PROBLEM DETAILS: Rename "ankle" to "foot" in the items, starting with the first line and going on through the line containing "left knee: (1445, 922, 8)", and give those lines again with nothing else changed.

SUPPLIED DATA:
-.-.-
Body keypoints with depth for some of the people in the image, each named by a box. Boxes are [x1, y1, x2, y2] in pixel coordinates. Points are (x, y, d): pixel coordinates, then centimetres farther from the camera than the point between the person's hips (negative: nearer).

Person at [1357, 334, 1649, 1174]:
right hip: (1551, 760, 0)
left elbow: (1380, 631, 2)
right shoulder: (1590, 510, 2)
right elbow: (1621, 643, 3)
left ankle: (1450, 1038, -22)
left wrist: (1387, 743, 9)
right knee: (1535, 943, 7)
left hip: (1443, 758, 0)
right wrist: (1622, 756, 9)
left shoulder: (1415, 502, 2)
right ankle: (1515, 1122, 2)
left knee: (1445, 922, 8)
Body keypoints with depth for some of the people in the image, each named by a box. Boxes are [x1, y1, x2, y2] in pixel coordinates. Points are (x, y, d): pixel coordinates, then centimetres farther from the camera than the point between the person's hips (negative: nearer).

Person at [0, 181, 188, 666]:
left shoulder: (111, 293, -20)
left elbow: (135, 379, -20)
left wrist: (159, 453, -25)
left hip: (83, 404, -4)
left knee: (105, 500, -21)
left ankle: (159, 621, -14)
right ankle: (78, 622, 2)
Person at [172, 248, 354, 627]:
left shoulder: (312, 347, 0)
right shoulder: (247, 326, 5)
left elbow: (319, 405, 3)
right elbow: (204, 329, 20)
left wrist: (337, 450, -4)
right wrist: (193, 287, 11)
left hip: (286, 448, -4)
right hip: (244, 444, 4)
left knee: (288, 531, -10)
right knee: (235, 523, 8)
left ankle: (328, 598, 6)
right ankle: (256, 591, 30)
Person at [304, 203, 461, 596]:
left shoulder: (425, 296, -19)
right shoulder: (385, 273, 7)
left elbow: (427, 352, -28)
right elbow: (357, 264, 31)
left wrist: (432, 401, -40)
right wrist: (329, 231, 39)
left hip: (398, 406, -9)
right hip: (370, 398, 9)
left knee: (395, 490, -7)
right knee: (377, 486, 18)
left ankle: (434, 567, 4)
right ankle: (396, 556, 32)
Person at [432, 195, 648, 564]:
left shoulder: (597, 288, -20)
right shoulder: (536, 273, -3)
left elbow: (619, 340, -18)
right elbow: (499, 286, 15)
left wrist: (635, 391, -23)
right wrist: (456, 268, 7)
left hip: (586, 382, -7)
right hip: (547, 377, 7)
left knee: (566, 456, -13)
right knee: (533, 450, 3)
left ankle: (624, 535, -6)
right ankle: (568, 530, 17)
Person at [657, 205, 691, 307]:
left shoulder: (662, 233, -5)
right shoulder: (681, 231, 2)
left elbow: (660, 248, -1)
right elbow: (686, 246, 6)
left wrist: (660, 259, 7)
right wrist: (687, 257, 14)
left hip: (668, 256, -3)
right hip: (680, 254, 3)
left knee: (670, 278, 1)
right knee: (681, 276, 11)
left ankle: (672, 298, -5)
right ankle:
-.-.-
OUTPUT OF THE EXERCISE:
Body keypoints with depth for some of the people in the image, each named by a box. Boxes are [x1, y1, x2, y2] in pixel coordinates. Points are (x, y, d): pixel coordinates, then centimetres farther from the camera than the point between the person's hips (negative: nearer).

Person at [1357, 334, 1649, 1174]:
right hip: (1551, 760, 0)
left elbow: (1380, 631, 2)
right shoulder: (1590, 510, 2)
right elbow: (1621, 643, 3)
left foot: (1450, 1038, -22)
left wrist: (1387, 743, 9)
right knee: (1535, 943, 7)
left hip: (1443, 758, 0)
right wrist: (1622, 756, 9)
left shoulder: (1415, 502, 2)
right foot: (1515, 1122, 2)
left knee: (1445, 922, 8)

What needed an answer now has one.